Transcribe the part of the forum thread on training frequency between "For me now and" and "in some cases.", inclusive.
*** EXCERPTED PASSAGE
I'll check this out, thank you.

I write articles myself, short ones, not that in depth but learning to be a better writer.

Thanks!


----------



## .131816

Pscarb said:


> this is an excellent article written by a good friend of mine (and former coach) Scott Stevenson (he also created the Fortitude Training System)
> 
> it gives a great explanation of why training a body part once a week is not the best way to grow......
> 
> http://www.elitefts.com/education/t...grative-bodybuilding-are-you-training-enough/



I wanted to read this but the page has gone  

What's your current thinking about training frequency and splits Paul?


----------



## 3752

Steve1968 said:


> I wanted to read this but the page has gone
> 
> What's your current thinking about training frequency and splits Paul?


I will see if I can get a link to the article...

My current thinking is that the training split is irrelevant as long as rest is considered in the equation, by that I mean no one ever reached their potential in this game by hitting the gym everyday.

For me now and my clients I build programs based on total number of sets per body part per week and along with that I periodise the volume from rep ranges of 6-8 to as high as 20-30 in some cases.

For example my current split is this
Chest/Back 
4 exercises on Chest/3 on Back sets range from 3-5

Lower body (Push focused)
4 exercises on quads/2 on hamstrings/1 on glutes and Calfs

Rest:

Shoulders/Arms
2 exercises on Shoulders (left shoulder is smashed it needs replacing so I cannot do much)
3 exercises on Biceps and Triceps

Repeat but I switch focus so it would be Back/Chest more sets on back than chest and the lower body would be pull focused.

essentially I train 2 on, 1 off sometimes it is a little different but mostly it is this, I make sure I get between 16 - 22 sets per body part per week....


----------



## FelonE1

I’m currently doing back/ chest….shoulders/arms…..legs…..3x week and it’s working well for me


----------



## hmgs

It’s still on the Elite site - but to save the hassle…
*What’s Missing?*
Elitefts™ was born of Dave Tate’s recognition that sports training misinformation abounds. You can read about this in the elitefts™ company story in the 'About Us' section. When it comes to resistance exercise programming, basic principles of training like intensity (relative load), volume, progression (or progressive overload), and periodization are the letters of a strength and conditioning coach’s alphabet. However, most of these coaches are programming for a sport, and the outcomes are concrete, quantifiable, and performance based, especially when it comes to lifting sports like powerlifting or Olympic weightlifting. Training logs and meet performance tell a solid story.
******
*** RECORD EXTRACTS
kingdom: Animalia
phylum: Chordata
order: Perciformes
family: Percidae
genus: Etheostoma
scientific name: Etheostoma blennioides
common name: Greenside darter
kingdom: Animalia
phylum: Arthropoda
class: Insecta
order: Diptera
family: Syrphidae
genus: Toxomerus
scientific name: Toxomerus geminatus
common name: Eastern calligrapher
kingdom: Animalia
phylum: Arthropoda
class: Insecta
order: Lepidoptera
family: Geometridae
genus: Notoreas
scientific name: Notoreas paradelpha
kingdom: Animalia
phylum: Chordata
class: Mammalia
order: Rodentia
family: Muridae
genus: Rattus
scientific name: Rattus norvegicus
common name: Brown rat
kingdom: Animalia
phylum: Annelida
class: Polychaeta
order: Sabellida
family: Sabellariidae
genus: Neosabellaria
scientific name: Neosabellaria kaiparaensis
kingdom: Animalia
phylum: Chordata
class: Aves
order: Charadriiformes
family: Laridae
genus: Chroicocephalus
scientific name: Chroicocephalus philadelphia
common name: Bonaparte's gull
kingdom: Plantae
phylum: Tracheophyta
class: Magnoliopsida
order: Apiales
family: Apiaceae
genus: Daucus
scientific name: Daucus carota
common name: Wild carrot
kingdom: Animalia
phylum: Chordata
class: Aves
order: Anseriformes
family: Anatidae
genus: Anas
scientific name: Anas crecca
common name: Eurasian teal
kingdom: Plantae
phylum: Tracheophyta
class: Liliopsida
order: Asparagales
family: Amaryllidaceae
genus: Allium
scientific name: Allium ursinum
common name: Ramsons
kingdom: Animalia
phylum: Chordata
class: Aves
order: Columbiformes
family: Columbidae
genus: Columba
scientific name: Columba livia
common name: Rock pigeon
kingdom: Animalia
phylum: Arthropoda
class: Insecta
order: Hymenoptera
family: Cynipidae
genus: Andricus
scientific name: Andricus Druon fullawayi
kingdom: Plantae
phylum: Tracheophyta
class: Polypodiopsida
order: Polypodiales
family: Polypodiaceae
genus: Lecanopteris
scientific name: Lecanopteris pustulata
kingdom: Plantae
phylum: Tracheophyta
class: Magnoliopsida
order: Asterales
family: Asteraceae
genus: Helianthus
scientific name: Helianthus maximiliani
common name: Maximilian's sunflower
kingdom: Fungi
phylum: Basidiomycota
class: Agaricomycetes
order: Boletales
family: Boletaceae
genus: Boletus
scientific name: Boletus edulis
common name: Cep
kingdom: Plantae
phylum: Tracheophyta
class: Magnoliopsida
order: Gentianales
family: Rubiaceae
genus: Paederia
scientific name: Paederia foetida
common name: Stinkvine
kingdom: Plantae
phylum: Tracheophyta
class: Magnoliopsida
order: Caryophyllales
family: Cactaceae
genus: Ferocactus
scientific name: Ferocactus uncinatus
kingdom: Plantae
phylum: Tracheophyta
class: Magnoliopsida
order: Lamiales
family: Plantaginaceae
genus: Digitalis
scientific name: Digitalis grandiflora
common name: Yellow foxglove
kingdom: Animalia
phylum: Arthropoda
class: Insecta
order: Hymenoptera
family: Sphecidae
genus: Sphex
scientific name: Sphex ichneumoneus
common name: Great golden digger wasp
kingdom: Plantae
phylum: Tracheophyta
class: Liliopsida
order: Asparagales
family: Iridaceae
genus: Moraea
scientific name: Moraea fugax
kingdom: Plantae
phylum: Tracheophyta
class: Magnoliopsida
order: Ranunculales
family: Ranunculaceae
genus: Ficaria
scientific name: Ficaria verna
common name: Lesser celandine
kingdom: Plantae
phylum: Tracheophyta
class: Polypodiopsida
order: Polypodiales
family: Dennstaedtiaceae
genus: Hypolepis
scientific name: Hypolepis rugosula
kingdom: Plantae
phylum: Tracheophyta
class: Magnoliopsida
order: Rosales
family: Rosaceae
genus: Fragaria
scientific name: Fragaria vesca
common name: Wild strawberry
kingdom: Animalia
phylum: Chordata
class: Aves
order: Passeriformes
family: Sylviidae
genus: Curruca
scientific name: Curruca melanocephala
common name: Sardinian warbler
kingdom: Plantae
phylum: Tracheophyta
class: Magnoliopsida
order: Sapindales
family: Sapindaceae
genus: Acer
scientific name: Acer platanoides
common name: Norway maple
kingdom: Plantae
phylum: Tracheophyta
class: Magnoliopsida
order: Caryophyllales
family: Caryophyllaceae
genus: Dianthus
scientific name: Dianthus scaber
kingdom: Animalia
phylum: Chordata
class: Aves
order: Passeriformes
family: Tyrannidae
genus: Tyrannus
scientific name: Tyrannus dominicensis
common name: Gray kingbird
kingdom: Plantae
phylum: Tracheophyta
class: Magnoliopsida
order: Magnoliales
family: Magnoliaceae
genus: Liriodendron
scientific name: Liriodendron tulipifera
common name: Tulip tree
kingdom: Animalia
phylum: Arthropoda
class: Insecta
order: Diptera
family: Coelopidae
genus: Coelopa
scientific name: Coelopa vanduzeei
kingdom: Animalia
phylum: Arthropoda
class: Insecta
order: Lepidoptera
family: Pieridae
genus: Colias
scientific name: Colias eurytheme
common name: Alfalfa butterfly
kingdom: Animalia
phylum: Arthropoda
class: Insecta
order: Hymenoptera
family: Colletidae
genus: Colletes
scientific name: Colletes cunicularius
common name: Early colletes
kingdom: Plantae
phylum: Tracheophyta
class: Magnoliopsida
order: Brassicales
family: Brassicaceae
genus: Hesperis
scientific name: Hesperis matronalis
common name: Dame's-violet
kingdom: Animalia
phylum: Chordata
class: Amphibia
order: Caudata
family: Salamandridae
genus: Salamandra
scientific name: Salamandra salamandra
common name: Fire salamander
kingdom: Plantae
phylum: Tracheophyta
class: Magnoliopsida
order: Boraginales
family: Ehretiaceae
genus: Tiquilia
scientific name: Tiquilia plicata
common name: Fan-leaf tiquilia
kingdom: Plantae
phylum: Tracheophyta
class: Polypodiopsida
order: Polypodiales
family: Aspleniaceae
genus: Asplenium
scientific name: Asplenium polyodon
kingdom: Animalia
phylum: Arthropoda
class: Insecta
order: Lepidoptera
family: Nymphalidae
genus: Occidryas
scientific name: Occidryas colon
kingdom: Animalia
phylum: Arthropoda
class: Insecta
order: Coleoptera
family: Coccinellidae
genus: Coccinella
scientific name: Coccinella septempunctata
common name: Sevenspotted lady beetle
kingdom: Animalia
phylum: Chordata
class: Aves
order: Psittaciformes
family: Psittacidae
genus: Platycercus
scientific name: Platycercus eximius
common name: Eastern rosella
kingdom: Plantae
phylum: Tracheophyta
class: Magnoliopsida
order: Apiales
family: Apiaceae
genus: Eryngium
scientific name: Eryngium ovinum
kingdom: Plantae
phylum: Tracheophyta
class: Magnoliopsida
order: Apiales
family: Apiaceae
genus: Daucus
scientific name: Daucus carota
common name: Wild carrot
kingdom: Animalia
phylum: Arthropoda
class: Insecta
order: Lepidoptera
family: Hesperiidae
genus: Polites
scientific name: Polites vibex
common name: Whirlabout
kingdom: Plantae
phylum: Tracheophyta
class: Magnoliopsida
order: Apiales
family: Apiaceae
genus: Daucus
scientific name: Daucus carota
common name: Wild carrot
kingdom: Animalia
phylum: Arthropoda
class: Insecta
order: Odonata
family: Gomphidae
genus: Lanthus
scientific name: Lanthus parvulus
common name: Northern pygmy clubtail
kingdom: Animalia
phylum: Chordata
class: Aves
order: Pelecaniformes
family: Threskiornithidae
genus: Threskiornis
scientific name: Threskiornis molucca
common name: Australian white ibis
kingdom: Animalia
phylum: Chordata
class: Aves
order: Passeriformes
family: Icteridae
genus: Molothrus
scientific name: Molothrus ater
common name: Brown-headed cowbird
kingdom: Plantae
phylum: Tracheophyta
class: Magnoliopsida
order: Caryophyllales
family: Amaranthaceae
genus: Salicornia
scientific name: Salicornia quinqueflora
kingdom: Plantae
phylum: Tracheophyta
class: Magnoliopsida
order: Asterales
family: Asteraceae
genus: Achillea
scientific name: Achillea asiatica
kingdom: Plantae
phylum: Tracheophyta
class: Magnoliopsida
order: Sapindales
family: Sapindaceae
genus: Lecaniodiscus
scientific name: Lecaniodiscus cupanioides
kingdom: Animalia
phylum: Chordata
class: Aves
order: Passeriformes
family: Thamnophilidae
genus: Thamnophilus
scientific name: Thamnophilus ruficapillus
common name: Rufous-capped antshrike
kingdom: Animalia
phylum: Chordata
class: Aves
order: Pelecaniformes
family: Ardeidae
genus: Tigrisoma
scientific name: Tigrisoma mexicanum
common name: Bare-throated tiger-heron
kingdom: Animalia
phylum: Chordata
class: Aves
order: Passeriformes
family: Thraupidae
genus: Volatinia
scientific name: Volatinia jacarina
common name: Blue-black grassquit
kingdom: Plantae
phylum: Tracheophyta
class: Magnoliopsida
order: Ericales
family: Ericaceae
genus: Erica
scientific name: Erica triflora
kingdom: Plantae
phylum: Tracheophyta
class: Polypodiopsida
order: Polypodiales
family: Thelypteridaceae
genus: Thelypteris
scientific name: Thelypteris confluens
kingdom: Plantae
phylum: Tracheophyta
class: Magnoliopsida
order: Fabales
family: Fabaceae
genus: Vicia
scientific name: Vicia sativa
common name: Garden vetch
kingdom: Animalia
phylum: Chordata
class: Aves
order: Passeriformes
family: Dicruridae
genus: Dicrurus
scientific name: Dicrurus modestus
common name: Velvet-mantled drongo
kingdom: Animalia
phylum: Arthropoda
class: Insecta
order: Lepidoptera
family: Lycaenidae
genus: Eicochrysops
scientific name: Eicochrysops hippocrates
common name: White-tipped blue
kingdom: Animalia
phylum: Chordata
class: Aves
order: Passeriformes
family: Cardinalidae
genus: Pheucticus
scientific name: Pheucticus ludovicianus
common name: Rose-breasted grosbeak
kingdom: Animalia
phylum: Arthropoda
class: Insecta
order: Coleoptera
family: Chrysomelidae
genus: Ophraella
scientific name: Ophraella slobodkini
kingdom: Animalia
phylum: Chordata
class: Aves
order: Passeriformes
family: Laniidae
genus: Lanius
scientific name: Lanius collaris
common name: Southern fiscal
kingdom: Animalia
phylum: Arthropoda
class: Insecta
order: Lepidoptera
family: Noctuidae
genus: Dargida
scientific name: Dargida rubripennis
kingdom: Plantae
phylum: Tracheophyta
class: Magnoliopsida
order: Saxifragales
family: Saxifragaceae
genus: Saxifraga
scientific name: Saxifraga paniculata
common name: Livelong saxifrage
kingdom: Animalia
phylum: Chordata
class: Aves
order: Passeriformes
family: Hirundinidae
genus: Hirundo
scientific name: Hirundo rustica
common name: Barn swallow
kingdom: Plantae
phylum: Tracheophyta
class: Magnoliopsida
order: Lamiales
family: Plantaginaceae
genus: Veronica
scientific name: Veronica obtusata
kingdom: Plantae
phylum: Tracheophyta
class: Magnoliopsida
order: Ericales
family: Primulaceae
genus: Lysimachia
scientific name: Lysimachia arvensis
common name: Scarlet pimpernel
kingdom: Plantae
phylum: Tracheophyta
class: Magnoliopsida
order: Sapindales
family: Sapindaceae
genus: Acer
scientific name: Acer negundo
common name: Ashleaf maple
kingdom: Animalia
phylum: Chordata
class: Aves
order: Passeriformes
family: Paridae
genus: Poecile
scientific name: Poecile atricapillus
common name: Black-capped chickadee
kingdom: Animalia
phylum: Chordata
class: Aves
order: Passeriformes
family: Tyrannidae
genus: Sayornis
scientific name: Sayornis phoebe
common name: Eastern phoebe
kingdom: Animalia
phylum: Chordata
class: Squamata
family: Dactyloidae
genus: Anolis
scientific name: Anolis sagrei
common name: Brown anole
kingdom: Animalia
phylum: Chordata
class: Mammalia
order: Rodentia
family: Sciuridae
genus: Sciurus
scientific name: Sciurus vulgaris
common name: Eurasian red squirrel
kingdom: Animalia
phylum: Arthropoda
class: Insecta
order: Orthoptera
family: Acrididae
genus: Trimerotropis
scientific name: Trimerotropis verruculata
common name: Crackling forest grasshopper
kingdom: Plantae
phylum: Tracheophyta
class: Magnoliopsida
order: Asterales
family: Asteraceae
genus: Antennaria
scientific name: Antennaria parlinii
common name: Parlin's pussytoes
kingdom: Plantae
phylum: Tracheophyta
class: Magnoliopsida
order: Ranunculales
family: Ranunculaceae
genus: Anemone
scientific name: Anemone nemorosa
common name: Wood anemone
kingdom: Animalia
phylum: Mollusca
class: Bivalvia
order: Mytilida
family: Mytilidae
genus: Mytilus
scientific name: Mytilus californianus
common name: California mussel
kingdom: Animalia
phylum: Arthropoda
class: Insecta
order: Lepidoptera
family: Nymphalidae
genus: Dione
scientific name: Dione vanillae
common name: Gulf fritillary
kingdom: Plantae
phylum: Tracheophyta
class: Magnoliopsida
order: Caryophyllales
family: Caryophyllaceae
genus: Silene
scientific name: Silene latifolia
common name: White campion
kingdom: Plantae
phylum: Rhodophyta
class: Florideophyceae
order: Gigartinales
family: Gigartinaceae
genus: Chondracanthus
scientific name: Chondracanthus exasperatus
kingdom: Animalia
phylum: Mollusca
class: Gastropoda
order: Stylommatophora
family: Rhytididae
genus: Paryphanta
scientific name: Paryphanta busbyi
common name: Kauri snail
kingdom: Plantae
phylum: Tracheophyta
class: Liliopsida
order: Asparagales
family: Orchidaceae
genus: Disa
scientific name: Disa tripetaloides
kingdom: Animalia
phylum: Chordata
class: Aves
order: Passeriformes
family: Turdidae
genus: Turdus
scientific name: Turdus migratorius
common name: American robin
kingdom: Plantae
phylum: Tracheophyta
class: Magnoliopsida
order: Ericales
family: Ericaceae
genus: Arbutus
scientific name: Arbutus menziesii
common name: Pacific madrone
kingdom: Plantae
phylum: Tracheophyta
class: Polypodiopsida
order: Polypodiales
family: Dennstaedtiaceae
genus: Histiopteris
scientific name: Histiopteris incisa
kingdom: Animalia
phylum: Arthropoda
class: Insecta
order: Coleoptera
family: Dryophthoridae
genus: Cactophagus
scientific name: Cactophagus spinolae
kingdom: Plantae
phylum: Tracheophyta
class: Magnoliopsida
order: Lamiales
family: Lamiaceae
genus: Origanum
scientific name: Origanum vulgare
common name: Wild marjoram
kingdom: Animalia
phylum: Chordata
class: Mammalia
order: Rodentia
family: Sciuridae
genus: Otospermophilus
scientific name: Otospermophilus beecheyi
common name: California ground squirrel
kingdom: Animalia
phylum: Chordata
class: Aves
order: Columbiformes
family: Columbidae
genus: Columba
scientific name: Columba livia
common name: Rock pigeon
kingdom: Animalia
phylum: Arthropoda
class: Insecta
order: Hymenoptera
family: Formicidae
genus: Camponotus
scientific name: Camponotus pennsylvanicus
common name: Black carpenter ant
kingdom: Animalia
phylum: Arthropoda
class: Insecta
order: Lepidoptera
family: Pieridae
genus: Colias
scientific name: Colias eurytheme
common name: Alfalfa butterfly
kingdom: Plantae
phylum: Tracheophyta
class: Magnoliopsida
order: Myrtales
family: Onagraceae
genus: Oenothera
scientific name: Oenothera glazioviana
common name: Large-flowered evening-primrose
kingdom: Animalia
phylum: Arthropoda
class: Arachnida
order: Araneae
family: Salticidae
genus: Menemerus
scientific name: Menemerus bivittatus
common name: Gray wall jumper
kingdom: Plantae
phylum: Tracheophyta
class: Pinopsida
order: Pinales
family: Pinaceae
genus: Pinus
******
> [THE RESULT]
For me now and my clients I build programs based on total number of sets per body part per week and along with that I periodise the volume from rep ranges of 6-8 to as high as 20-30 in some cases.